My body is trying to starve me, eating becomes scary, I feel hungry but I am too nauseous to eat. My bed becomes my prison because I feel so awful that I can’t leave it. Imagine having a really bad stomach flu that just never went away – that’s my life. I start to miss food, but I associate food with being sick. It’s no way to live. It gets extremely lonely, being sick constantly and always in bed. I don’t get out much or interact with a lot of people, minus doctors and nurses. It’s emotionally and psychically exhausting.

There is no cure for gastroparesis and very few treatment options. I’ve tried many different medications, different surgeries and right now I’m using a jejunostomy tube for feeding. A jejunostomy tube is a feeding tube that is placed in your abdomen and goes into your small intestine, so it bypasses the stomach, which is the problem area. My surgery options right now are a pyloroplasty, which is where they cut out part of your stomach to widen the pylorus so your food can empty into your duodenum. The other is a gastric pacemaker which is an electrical device that goes under the skin and has wires that connect to your stomach and send electrical pulses to move your stomach muscles, in the hopes of reducing nausea and vomiting. Both surgeries are invasive and not guaranteed to be helpful.

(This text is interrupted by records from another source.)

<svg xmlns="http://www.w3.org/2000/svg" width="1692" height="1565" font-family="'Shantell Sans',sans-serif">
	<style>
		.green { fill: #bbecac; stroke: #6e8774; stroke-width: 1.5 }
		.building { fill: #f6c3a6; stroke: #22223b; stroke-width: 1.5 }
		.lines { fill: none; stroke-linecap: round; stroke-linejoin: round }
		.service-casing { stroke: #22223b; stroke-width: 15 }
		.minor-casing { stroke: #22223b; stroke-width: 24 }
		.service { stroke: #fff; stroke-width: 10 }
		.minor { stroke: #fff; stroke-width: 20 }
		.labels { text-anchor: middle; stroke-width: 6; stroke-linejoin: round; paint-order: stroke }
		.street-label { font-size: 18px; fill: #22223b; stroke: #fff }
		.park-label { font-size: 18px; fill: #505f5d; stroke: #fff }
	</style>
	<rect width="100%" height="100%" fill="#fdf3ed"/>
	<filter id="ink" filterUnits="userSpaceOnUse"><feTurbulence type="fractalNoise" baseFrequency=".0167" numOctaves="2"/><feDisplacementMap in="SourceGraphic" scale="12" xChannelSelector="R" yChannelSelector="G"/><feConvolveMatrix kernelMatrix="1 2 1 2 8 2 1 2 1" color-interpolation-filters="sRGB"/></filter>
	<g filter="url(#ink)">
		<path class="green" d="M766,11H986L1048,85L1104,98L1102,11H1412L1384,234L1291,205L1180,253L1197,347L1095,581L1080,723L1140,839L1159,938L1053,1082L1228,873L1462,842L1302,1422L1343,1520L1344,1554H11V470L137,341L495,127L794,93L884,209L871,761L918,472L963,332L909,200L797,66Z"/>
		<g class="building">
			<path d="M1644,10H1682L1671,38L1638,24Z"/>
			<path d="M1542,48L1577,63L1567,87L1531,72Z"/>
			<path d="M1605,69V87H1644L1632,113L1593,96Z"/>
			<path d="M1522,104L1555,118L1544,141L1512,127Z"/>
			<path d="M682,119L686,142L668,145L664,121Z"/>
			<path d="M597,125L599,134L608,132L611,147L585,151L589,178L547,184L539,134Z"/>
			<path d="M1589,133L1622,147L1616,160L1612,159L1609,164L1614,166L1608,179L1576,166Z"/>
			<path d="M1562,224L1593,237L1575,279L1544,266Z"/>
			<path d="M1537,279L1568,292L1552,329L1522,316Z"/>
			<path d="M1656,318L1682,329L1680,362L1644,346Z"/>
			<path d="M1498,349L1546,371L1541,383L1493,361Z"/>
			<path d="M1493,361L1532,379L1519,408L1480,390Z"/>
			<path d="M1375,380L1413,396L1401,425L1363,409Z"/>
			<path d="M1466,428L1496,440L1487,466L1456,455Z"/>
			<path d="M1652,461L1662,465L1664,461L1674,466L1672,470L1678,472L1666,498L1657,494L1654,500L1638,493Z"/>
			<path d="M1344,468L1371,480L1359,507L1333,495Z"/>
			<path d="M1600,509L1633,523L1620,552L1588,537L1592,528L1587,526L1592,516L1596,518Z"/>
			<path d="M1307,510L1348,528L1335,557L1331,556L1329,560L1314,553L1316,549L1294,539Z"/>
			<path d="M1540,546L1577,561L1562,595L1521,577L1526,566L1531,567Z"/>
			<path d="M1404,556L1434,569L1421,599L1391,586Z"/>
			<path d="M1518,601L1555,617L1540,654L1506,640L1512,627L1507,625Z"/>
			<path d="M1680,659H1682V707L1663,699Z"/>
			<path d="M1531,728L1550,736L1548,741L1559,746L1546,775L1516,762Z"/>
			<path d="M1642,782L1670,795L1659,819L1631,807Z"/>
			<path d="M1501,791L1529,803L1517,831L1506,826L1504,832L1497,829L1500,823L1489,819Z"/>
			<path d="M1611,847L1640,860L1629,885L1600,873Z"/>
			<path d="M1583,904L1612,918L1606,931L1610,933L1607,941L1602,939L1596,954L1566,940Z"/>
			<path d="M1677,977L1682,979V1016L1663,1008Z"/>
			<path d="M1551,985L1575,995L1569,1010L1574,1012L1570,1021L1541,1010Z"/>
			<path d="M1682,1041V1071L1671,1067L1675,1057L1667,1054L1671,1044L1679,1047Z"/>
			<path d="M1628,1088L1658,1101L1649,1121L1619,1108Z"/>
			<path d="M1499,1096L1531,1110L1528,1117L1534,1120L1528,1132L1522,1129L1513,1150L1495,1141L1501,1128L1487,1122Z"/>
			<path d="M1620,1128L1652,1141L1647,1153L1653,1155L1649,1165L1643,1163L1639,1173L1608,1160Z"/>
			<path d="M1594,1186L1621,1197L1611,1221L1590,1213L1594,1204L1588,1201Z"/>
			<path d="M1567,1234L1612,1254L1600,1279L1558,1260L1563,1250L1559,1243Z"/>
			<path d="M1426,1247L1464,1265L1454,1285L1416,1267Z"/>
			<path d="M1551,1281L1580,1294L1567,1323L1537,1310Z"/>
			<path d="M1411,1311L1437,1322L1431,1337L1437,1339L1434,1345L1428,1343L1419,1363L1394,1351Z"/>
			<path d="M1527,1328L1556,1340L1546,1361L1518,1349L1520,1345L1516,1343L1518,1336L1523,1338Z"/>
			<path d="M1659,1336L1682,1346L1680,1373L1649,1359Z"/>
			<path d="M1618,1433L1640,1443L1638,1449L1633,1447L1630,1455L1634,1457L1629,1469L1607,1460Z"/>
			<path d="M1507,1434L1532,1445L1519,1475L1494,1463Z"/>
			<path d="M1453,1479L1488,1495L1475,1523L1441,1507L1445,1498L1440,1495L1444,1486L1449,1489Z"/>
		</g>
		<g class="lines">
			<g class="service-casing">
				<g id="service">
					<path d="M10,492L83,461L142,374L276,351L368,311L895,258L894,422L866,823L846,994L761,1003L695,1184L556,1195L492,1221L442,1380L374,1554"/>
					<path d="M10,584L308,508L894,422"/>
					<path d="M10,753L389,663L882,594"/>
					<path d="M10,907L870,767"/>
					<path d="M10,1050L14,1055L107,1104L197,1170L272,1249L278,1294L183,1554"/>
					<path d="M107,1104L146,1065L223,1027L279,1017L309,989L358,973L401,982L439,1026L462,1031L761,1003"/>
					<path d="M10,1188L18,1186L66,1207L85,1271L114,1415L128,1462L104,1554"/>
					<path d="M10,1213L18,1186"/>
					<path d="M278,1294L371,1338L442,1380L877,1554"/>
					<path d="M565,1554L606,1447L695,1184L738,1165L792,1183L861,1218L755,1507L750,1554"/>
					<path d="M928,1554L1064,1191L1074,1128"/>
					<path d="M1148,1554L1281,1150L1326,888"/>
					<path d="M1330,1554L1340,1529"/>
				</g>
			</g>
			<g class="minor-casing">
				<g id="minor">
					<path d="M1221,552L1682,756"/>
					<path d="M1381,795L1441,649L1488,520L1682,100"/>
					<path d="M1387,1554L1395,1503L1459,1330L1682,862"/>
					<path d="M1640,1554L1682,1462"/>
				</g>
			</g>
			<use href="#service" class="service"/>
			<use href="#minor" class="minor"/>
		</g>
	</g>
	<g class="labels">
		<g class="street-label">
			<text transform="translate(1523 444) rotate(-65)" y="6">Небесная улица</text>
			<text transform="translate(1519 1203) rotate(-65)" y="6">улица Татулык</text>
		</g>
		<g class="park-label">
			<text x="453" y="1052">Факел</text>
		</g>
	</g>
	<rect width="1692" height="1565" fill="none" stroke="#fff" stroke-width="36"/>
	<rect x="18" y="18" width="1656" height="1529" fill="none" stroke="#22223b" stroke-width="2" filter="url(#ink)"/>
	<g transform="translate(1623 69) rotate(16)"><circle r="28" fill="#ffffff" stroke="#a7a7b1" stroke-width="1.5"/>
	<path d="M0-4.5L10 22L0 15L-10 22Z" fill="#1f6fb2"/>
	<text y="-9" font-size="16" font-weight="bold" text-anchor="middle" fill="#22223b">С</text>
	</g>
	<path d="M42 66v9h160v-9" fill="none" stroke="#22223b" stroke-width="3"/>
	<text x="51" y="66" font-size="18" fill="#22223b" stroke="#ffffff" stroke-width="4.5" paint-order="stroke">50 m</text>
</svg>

The truth is awareness and research for gastroparesis is minimal. We should have more options. We are struggling, we are fighting, we shouldn’t be invisible but we tend to be. I even occasionally have to explain to the doctor what this disease is.

collage of photos of a woman in the hospital with gastroparesis

Gastroparesis is awful, and it’s a giant question mark in my life. Especially when it is diagnosed as idiopathic, which means doctors don’t know what caused it. I don’t know why I was fine for the majority of my life then out of nowhere my stomach muscles just stopped working. We need to raise awareness and hopefully more research will be funded to help lift the giant weight off gastroparesis warriors.